*What is expected*:
Set down exactly the lines below between the line holding "This effectively means" and the line holding "Update: The Brennan", inclusive; no other line belongs in the answer.

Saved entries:
-*-*-
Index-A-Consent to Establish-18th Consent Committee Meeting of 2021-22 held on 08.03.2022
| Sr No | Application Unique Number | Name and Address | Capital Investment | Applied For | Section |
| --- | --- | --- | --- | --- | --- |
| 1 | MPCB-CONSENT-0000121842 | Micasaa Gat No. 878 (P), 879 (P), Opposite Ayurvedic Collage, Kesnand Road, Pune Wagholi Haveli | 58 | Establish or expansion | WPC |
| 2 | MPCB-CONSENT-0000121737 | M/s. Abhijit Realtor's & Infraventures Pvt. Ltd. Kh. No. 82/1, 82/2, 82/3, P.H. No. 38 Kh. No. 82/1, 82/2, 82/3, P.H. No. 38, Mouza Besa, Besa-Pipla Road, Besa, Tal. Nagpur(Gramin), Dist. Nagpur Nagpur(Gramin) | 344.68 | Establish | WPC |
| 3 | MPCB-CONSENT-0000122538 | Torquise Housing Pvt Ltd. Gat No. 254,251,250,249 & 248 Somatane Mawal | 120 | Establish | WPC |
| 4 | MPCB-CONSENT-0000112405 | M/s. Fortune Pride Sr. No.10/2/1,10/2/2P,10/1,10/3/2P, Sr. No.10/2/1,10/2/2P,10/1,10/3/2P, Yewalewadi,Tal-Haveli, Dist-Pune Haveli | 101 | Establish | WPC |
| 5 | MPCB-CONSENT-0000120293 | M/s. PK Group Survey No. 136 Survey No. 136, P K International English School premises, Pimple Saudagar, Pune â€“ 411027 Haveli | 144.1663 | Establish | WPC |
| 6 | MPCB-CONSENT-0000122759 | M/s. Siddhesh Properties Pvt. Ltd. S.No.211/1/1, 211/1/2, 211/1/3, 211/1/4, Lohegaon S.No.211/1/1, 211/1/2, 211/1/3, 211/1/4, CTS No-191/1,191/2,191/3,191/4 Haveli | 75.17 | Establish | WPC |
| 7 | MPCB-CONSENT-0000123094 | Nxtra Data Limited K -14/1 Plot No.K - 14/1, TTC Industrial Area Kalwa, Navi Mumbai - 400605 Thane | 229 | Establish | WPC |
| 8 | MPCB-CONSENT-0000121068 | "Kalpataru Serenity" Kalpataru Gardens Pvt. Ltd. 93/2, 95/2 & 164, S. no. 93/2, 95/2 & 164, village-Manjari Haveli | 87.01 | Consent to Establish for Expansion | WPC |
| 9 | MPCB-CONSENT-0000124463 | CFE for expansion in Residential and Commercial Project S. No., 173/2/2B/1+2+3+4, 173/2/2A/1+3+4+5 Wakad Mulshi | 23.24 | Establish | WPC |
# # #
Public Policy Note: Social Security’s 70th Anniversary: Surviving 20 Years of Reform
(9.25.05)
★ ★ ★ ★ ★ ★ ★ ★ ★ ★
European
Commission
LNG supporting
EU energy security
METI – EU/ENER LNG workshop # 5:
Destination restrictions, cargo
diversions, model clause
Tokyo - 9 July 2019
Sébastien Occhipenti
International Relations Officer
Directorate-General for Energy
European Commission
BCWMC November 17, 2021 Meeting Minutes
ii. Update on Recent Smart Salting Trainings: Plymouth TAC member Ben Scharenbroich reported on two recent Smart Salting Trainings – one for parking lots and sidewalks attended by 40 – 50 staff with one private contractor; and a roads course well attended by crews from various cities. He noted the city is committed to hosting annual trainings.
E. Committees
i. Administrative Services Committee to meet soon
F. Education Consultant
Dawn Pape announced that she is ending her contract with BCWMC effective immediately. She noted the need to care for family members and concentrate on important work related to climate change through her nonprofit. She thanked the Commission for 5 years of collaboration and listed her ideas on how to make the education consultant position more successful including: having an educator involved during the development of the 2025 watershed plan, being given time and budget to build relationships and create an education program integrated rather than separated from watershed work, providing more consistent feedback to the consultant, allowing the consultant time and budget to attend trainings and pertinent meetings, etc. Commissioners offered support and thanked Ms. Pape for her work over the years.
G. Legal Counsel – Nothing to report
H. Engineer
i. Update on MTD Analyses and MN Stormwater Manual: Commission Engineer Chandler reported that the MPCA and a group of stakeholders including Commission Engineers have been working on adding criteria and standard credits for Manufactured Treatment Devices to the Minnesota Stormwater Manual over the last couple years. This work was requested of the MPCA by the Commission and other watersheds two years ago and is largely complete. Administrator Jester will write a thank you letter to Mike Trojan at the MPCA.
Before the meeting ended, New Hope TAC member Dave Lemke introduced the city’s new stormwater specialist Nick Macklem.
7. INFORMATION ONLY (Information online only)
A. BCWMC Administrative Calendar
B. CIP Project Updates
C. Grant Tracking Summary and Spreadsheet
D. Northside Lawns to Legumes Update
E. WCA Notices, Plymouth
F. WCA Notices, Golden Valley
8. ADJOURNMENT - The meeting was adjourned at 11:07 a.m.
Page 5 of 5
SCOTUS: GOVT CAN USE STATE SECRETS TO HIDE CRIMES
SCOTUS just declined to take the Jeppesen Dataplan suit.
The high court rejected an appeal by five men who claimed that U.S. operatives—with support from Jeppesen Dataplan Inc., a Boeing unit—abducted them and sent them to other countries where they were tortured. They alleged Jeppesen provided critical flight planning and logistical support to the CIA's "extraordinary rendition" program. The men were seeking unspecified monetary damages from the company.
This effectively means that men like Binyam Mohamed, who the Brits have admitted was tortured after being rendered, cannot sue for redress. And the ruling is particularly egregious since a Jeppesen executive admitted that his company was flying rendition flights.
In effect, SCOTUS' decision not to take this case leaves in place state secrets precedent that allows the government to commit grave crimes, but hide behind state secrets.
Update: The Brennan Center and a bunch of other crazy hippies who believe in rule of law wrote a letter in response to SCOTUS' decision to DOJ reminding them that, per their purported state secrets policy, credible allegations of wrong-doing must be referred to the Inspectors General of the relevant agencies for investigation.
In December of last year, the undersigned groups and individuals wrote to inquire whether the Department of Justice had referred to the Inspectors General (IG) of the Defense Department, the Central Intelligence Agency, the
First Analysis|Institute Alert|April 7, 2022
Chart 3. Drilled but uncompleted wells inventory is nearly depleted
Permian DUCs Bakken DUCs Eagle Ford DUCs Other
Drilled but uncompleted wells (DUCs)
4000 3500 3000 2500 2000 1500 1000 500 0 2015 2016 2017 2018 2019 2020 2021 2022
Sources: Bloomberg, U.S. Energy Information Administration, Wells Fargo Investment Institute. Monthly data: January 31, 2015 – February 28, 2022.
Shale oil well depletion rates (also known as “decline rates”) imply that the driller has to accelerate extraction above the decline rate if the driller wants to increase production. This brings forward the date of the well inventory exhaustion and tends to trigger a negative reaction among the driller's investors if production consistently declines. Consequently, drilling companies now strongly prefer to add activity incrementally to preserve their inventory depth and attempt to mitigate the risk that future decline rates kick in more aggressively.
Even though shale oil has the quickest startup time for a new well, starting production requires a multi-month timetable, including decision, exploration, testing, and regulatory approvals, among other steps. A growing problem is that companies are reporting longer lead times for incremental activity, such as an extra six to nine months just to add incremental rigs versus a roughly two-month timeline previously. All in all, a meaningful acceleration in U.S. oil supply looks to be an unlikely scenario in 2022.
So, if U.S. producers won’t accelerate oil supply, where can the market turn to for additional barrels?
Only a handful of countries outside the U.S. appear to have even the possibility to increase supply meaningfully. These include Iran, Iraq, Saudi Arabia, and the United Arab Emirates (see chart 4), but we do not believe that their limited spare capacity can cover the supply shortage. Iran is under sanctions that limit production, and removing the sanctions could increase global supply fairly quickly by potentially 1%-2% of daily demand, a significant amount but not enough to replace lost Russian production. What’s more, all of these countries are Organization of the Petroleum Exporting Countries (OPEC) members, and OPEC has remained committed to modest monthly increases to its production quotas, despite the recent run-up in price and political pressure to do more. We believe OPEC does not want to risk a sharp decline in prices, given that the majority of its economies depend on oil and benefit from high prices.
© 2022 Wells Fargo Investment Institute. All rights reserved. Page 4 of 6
-*-*-
*Finished exercise*:
This effectively means that men like Binyam Mohamed, who the Brits have admitted was tortured after being rendered, cannot sue for redress. And the ruling is particularly egregious since a Jeppesen executive admitted that his company was flying rendition flights.
In effect, SCOTUS' decision not to take this case leaves in place state secrets precedent that allows the government to commit grave crimes, but hide behind state secrets.
Update: The Brennan Center and a bunch of other crazy hippies who believe in rule of law wrote a letter in response to SCOTUS' decision to DOJ reminding them that, per their purported state secrets policy, credible allegations of wrong-doing must be referred to the Inspectors General of the relevant agencies for investigation.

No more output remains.